What the task requires:
Please repeat the records, word for word and without gaps.

Bounding box coordinates
════

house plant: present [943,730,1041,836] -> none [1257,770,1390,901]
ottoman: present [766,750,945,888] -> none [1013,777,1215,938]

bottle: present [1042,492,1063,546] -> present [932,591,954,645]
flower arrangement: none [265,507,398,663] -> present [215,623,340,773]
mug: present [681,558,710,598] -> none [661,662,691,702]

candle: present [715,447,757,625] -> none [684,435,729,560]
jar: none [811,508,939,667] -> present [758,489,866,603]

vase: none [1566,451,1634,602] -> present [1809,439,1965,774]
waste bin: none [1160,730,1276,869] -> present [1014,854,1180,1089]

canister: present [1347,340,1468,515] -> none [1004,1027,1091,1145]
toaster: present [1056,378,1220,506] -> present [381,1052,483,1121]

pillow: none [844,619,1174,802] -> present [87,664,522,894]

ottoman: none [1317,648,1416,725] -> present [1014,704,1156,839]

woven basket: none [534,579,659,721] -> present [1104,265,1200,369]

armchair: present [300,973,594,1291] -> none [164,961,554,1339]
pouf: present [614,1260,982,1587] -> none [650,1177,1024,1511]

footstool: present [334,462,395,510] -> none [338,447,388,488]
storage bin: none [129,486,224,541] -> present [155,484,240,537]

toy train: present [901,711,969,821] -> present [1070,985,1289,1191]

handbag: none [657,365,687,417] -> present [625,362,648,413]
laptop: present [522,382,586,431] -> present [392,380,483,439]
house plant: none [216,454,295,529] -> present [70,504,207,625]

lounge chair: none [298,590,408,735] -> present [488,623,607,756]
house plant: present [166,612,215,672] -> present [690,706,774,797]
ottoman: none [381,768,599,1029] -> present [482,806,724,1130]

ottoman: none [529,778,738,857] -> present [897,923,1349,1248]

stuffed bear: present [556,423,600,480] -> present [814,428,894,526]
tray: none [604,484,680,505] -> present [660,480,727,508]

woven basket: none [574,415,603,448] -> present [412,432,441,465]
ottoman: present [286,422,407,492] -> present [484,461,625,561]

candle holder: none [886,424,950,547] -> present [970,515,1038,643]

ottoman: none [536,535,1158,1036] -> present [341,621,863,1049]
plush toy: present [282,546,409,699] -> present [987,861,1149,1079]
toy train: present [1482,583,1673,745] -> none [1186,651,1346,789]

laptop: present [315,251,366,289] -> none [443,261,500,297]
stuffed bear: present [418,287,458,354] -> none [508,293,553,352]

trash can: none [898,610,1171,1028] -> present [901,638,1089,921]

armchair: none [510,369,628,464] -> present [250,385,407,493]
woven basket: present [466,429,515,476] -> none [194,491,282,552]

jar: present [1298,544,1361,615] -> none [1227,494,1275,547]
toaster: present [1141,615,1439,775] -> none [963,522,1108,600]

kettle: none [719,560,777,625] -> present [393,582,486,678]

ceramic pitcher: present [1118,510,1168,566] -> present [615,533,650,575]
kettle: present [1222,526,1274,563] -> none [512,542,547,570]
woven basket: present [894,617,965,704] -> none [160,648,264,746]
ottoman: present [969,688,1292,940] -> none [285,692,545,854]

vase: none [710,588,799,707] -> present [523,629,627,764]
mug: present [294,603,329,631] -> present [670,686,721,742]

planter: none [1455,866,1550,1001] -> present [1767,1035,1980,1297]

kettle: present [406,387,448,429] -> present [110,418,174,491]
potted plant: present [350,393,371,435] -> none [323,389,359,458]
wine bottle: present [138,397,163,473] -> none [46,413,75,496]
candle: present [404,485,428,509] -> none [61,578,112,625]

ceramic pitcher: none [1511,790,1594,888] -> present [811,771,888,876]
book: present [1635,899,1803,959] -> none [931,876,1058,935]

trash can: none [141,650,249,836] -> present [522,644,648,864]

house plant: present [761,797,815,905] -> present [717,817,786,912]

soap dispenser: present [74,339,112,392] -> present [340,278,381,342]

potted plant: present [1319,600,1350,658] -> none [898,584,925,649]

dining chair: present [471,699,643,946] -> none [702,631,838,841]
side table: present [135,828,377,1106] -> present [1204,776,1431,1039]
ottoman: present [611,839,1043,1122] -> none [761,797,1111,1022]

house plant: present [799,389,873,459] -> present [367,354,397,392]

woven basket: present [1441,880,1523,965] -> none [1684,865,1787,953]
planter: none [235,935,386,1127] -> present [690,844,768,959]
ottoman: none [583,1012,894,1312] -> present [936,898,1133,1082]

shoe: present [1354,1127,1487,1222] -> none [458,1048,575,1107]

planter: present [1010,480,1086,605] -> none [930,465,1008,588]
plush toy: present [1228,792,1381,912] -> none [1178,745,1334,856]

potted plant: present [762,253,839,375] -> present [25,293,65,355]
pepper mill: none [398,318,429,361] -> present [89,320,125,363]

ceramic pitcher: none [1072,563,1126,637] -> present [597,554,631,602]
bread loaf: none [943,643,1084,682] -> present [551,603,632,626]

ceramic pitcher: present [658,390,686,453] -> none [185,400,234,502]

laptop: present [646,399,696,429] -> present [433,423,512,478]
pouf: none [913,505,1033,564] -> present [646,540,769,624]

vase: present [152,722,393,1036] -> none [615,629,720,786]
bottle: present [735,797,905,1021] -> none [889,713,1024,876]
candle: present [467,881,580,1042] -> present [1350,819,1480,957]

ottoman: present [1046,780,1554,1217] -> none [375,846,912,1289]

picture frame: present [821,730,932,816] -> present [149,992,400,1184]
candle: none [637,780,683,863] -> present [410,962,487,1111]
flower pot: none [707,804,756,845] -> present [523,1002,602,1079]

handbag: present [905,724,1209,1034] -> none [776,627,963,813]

════

Written response:
house plant: present [943,730,1041,836] -> none [1257,770,1390,901]
ottoman: present [766,750,945,888] -> none [1013,777,1215,938]

bottle: present [1042,492,1063,546] -> present [932,591,954,645]
flower arrangement: none [265,507,398,663] -> present [215,623,340,773]
mug: present [681,558,710,598] -> none [661,662,691,702]

candle: present [715,447,757,625] -> none [684,435,729,560]
jar: none [811,508,939,667] -> present [758,489,866,603]

vase: none [1566,451,1634,602] -> present [1809,439,1965,774]
waste bin: none [1160,730,1276,869] -> present [1014,854,1180,1089]

canister: present [1347,340,1468,515] -> none [1004,1027,1091,1145]
toaster: present [1056,378,1220,506] -> present [381,1052,483,1121]

pillow: none [844,619,1174,802] -> present [87,664,522,894]

ottoman: none [1317,648,1416,725] -> present [1014,704,1156,839]

woven basket: none [534,579,659,721] -> present [1104,265,1200,369]

armchair: present [300,973,594,1291] -> none [164,961,554,1339]
pouf: present [614,1260,982,1587] -> none [650,1177,1024,1511]

footstool: present [334,462,395,510] -> none [338,447,388,488]
storage bin: none [129,486,224,541] -> present [155,484,240,537]

toy train: present [901,711,969,821] -> present [1070,985,1289,1191]

handbag: none [657,365,687,417] -> present [625,362,648,413]
laptop: present [522,382,586,431] -> present [392,380,483,439]
house plant: none [216,454,295,529] -> present [70,504,207,625]

lounge chair: none [298,590,408,735] -> present [488,623,607,756]
house plant: present [166,612,215,672] -> present [690,706,774,797]
ottoman: none [381,768,599,1029] -> present [482,806,724,1130]

ottoman: none [529,778,738,857] -> present [897,923,1349,1248]

stuffed bear: present [556,423,600,480] -> present [814,428,894,526]
tray: none [604,484,680,505] -> present [660,480,727,508]

woven basket: none [574,415,603,448] -> present [412,432,441,465]
ottoman: present [286,422,407,492] -> present [484,461,625,561]

candle holder: none [886,424,950,547] -> present [970,515,1038,643]

ottoman: none [536,535,1158,1036] -> present [341,621,863,1049]
plush toy: present [282,546,409,699] -> present [987,861,1149,1079]
toy train: present [1482,583,1673,745] -> none [1186,651,1346,789]

laptop: present [315,251,366,289] -> none [443,261,500,297]
stuffed bear: present [418,287,458,354] -> none [508,293,553,352]

trash can: none [898,610,1171,1028] -> present [901,638,1089,921]

armchair: none [510,369,628,464] -> present [250,385,407,493]
woven basket: present [466,429,515,476] -> none [194,491,282,552]

jar: present [1298,544,1361,615] -> none [1227,494,1275,547]
toaster: present [1141,615,1439,775] -> none [963,522,1108,600]

kettle: none [719,560,777,625] -> present [393,582,486,678]

ceramic pitcher: present [1118,510,1168,566] -> present [615,533,650,575]
kettle: present [1222,526,1274,563] -> none [512,542,547,570]
woven basket: present [894,617,965,704] -> none [160,648,264,746]
ottoman: present [969,688,1292,940] -> none [285,692,545,854]

vase: none [710,588,799,707] -> present [523,629,627,764]
mug: present [294,603,329,631] -> present [670,686,721,742]

planter: none [1455,866,1550,1001] -> present [1767,1035,1980,1297]

kettle: present [406,387,448,429] -> present [110,418,174,491]
potted plant: present [350,393,371,435] -> none [323,389,359,458]
wine bottle: present [138,397,163,473] -> none [46,413,75,496]
candle: present [404,485,428,509] -> none [61,578,112,625]

ceramic pitcher: none [1511,790,1594,888] -> present [811,771,888,876]
book: present [1635,899,1803,959] -> none [931,876,1058,935]

trash can: none [141,650,249,836] -> present [522,644,648,864]

house plant: present [761,797,815,905] -> present [717,817,786,912]

soap dispenser: present [74,339,112,392] -> present [340,278,381,342]

potted plant: present [1319,600,1350,658] -> none [898,584,925,649]

dining chair: present [471,699,643,946] -> none [702,631,838,841]
side table: present [135,828,377,1106] -> present [1204,776,1431,1039]
ottoman: present [611,839,1043,1122] -> none [761,797,1111,1022]

house plant: present [799,389,873,459] -> present [367,354,397,392]

woven basket: present [1441,880,1523,965] -> none [1684,865,1787,953]
planter: none [235,935,386,1127] -> present [690,844,768,959]
ottoman: none [583,1012,894,1312] -> present [936,898,1133,1082]

shoe: present [1354,1127,1487,1222] -> none [458,1048,575,1107]

planter: present [1010,480,1086,605] -> none [930,465,1008,588]
plush toy: present [1228,792,1381,912] -> none [1178,745,1334,856]

potted plant: present [762,253,839,375] -> present [25,293,65,355]
pepper mill: none [398,318,429,361] -> present [89,320,125,363]

ceramic pitcher: none [1072,563,1126,637] -> present [597,554,631,602]
bread loaf: none [943,643,1084,682] -> present [551,603,632,626]

ceramic pitcher: present [658,390,686,453] -> none [185,400,234,502]

laptop: present [646,399,696,429] -> present [433,423,512,478]
pouf: none [913,505,1033,564] -> present [646,540,769,624]

vase: present [152,722,393,1036] -> none [615,629,720,786]
bottle: present [735,797,905,1021] -> none [889,713,1024,876]
candle: present [467,881,580,1042] -> present [1350,819,1480,957]

ottoman: present [1046,780,1554,1217] -> none [375,846,912,1289]

picture frame: present [821,730,932,816] -> present [149,992,400,1184]
candle: none [637,780,683,863] -> present [410,962,487,1111]
flower pot: none [707,804,756,845] -> present [523,1002,602,1079]

handbag: present [905,724,1209,1034] -> none [776,627,963,813]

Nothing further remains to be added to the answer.